# Reading passage:
When the inevitable happens, we almost immediately look for a cause. I must have sinned somehow. God must be displeased with me for some reason. The whole book of Job is based on this type of thinking. Job has lost everything and his, "friends," set about accusing him of every kind of sin under the sun to break Job down and force him to confess, so that he can save his life by getting right with God.

Evidently, Jesus' contemporaries had the same mind set. Those Galileans who had their own blood mixed with their sacrifice, contaminating it, must have done something really bad. The men who died in the construction accident must have also been evil since they weren't blessed with the privilege of dying in their own beds at an old age.

Jesus says to His audience, as God said in the book of Job, "NO! They are no different than you, and if you do not repent, you too will perish."

Death is the great equalizer. None of us will escape its grasp. It is the natural consequence of our sinful nature. There is only one way to triumph over this enemy of us all and that is through Jesus.

Again, as with the rich fool from yesterday; none of us know our future. We may grow old, we may die young. We may have a peaceful end, we may suffer intense misery, but death will meet us all in the end.

It's not our job to point a finger at anyone to affix blame to them.  We are all guilty. The understanding is that simple. We suffer because we live in a fallen, sinful world. We are all equal in the guilt of sin. What we experience as individuals may look different on the surface, but our end is the same, in the physical world anyway. The only way out is to repent, to choose to give up a life of sin, to claim Jesus as Lord of your life and hold on to His victory over death itself. Then, with Him as Lord, no matter what you face in this life, He will never leave you and at the point of death, He will take you to Himself to live with Him in glory. Because of Him, you can face it all and be victorious in the end. This doesn't mean that any particular circumstance is easy, but it does mean that you are not alone.

# Data excerpts:
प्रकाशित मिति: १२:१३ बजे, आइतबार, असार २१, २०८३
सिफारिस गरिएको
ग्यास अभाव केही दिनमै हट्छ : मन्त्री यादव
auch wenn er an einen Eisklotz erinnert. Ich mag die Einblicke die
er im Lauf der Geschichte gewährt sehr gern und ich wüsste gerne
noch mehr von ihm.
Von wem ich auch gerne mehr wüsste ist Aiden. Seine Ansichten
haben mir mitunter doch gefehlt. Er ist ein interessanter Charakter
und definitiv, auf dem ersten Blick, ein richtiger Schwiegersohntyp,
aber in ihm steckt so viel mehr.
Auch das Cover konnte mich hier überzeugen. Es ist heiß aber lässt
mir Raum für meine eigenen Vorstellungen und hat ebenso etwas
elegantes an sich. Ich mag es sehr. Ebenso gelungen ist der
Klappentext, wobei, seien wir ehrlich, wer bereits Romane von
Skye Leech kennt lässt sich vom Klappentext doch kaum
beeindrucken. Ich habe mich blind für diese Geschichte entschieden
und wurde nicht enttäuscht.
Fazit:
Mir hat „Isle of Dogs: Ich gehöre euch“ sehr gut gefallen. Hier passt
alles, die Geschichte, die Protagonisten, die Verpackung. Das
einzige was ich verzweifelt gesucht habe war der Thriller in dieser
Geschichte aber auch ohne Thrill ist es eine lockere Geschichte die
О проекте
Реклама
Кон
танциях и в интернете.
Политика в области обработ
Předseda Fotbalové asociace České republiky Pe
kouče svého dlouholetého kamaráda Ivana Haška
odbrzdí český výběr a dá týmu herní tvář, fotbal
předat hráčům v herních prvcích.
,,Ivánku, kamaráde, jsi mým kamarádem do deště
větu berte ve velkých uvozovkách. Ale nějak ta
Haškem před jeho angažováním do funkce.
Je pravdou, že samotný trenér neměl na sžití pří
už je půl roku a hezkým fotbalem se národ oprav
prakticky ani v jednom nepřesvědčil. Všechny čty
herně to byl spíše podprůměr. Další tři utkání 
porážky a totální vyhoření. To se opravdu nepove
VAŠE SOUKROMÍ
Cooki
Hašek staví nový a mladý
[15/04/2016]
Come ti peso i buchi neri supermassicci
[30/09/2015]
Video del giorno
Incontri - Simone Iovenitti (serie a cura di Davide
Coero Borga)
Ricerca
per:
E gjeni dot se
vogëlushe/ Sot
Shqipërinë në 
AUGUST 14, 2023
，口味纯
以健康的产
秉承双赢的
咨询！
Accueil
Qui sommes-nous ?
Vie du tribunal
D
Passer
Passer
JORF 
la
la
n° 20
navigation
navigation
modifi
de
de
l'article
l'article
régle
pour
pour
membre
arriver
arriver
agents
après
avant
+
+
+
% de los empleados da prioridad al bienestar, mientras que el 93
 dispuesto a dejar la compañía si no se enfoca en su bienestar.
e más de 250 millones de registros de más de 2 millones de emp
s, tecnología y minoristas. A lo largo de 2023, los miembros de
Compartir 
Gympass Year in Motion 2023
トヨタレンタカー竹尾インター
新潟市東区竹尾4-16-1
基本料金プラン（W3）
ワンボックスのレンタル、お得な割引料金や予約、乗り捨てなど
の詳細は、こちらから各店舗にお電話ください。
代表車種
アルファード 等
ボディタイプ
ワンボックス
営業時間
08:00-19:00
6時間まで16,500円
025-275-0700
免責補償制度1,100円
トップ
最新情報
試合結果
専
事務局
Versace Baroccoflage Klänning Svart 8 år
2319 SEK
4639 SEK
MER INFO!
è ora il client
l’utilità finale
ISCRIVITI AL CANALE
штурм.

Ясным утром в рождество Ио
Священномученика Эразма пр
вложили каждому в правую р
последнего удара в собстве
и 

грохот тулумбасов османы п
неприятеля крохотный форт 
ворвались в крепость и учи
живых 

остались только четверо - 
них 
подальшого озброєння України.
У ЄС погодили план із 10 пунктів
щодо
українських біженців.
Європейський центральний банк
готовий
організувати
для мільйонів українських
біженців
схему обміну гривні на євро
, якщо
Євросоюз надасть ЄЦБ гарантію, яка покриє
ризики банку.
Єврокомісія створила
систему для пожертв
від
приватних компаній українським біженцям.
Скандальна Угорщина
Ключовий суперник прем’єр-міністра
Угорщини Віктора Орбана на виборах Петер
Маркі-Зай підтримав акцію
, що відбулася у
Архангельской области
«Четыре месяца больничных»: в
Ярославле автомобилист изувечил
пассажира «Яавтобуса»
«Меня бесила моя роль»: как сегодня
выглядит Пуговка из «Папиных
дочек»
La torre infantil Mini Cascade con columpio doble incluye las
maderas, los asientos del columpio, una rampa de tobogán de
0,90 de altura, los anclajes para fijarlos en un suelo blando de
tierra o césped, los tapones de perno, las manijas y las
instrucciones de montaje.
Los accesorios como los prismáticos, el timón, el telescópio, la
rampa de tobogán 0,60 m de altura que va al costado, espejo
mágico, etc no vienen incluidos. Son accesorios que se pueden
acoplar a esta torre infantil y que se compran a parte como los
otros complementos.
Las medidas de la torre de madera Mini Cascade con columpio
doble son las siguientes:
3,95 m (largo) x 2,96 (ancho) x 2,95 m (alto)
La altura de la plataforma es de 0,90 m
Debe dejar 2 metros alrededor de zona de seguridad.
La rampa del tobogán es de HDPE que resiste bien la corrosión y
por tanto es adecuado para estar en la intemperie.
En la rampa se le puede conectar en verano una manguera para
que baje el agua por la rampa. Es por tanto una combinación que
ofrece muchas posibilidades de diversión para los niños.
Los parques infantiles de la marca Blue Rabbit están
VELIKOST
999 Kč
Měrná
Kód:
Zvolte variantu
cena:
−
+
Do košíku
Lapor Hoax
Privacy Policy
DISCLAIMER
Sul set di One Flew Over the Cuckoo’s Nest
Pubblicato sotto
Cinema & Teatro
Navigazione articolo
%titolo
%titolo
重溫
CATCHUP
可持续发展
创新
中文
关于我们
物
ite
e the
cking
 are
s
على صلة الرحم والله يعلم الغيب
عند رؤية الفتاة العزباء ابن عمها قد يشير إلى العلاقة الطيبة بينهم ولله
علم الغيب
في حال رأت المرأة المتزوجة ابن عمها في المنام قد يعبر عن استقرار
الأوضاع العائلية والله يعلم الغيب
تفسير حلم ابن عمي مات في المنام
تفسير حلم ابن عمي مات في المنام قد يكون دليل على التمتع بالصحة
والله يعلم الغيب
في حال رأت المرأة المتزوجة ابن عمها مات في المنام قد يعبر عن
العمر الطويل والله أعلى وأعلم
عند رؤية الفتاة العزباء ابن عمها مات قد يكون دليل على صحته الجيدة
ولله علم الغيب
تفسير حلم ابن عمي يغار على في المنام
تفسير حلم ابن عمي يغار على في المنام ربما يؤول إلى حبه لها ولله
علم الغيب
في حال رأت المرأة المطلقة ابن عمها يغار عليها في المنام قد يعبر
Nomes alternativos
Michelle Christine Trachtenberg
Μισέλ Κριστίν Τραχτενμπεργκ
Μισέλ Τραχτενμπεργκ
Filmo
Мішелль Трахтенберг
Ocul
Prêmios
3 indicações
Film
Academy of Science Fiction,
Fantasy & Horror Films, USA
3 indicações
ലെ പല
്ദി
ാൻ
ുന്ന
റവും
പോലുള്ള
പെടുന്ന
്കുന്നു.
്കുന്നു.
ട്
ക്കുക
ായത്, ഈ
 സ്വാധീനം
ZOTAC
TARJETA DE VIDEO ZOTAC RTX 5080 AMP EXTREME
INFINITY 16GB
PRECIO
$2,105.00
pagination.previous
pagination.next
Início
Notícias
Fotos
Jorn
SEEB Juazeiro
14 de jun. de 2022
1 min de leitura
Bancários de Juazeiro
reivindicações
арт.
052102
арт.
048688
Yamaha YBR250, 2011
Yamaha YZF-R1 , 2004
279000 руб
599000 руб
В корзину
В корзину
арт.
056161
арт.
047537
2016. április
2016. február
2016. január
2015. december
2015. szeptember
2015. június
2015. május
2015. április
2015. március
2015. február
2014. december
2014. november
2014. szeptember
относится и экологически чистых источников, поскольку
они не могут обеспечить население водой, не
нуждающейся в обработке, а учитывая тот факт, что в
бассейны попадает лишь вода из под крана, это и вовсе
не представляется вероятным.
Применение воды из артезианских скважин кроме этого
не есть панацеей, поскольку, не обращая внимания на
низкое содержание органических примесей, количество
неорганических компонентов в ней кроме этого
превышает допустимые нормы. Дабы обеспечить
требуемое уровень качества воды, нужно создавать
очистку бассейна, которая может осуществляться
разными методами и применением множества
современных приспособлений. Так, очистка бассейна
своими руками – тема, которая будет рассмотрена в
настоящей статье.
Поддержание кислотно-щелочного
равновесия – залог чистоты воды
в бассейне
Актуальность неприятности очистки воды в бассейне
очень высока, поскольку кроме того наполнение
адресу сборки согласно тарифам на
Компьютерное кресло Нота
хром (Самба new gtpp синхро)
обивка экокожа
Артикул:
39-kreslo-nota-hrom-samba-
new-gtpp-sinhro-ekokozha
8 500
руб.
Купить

# Task details:
Answer these questions from the reading about suffering and blame:
(a) What do Job's "friends" try to force him to do?
(b) What does the reading call death?
(c) Which figure from yesterday does the reading mention when it says none of us know our future?

# Written solution:
(a) Confess, so that he can save his life by getting right with God.
(b) The great equalizer.
(c) The rich fool.